Considerazioni conclusive

Possiamo dunque vedere che i voti del bodhisattva sono in effetti abbastanza difficili da perdere completamente. Fintanto che li rispettiamo con sincerità e cerchiamo di mantenerli come linee guida, non li perdiamo mai del tutto. Questo perché i quattro fattori vincolanti non sono mai completi neppure se le nostre emozioni disturbanti fanno sì che infrangiamo un voto. E anche nel caso in cui abbiamo un atteggiamento distorto ed antagonistico oppure abbandoniamo la bodhicitta, se ammettiamo il nostro errore, chiamiamo a raccolta le forze opponenti del rimorso e così via e riprendiamo i voti, possiamo recuperare e riprendere il nostro cammino.
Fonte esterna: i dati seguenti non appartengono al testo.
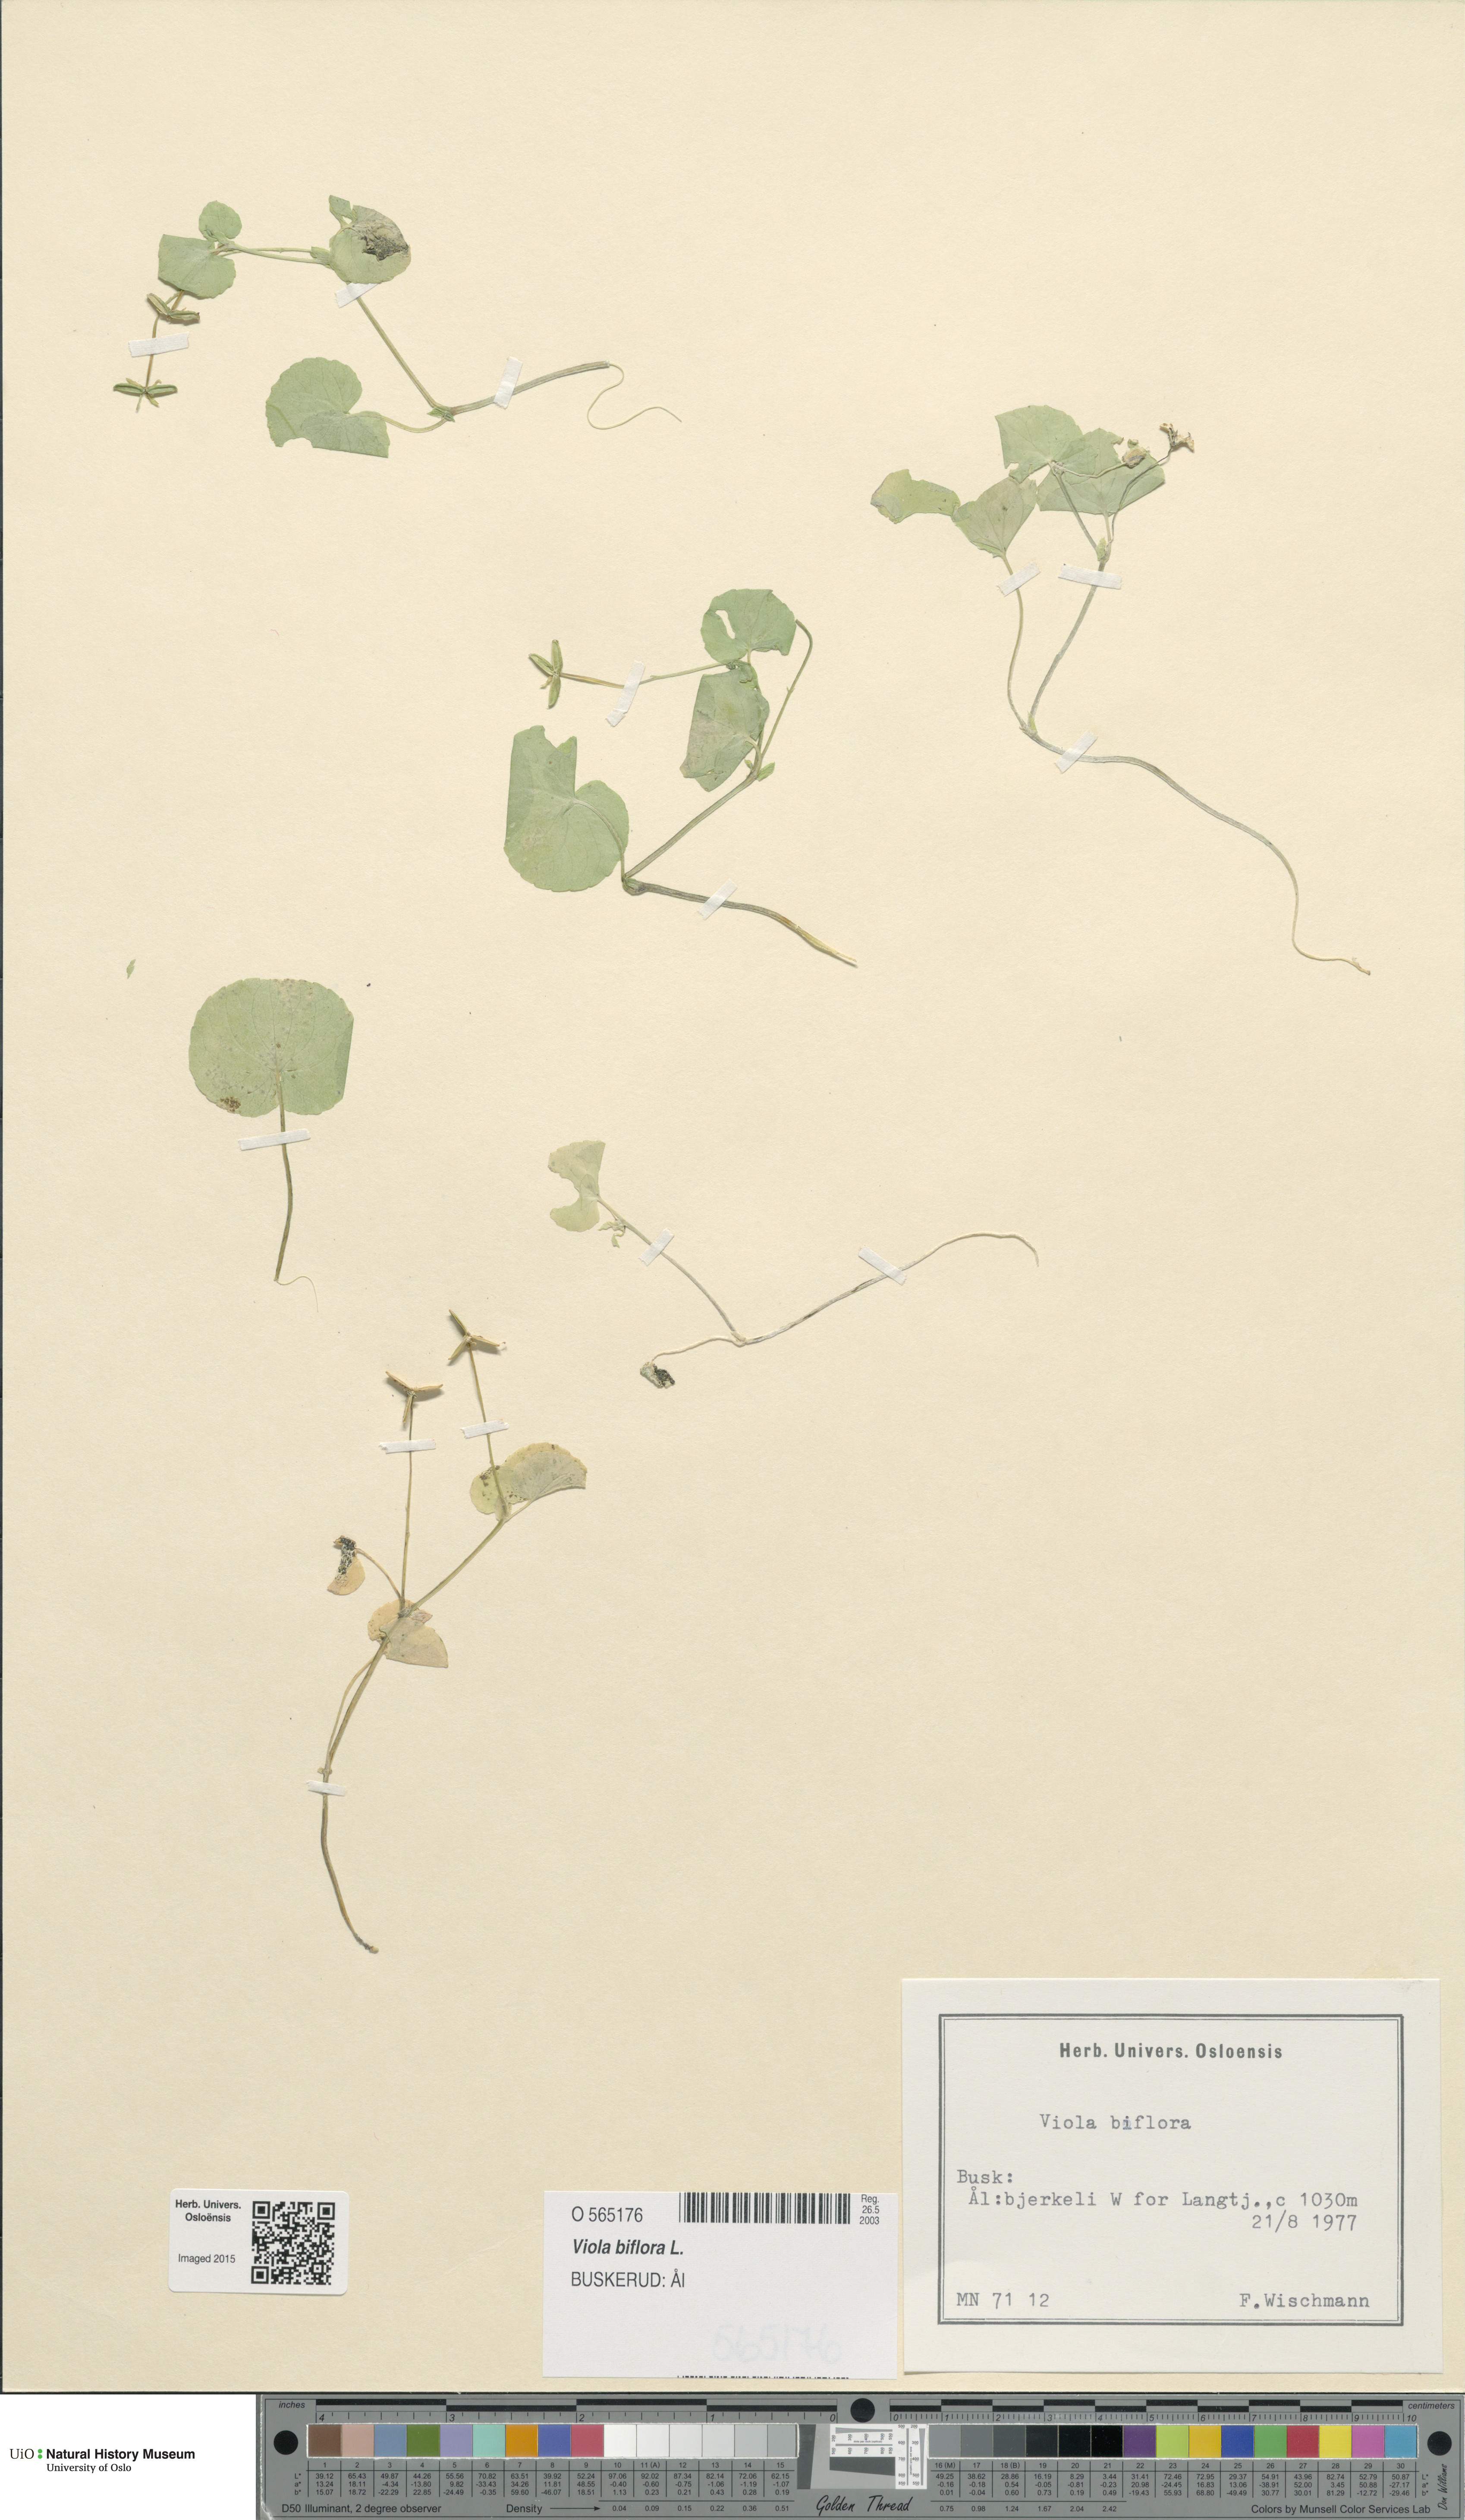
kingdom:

Quindi, nel cercare di decidere se prendere i voti oppure no, è più ragionevole basare questa decisione sulla valutazione della nostra capacità di sostenere uno sforzo continuo nel cercare di mantenerli come linee guida, piuttosto che della nostra capacità di mantenerli alla perfezione. Tuttavia, la cosa migliore è non indebolire o non perdere mai i nostri voti. Anche se siamo in grado di camminare di nuovo dopo esserci rotti una gamba, potremmo ritrovarci con un'andatura zoppicante.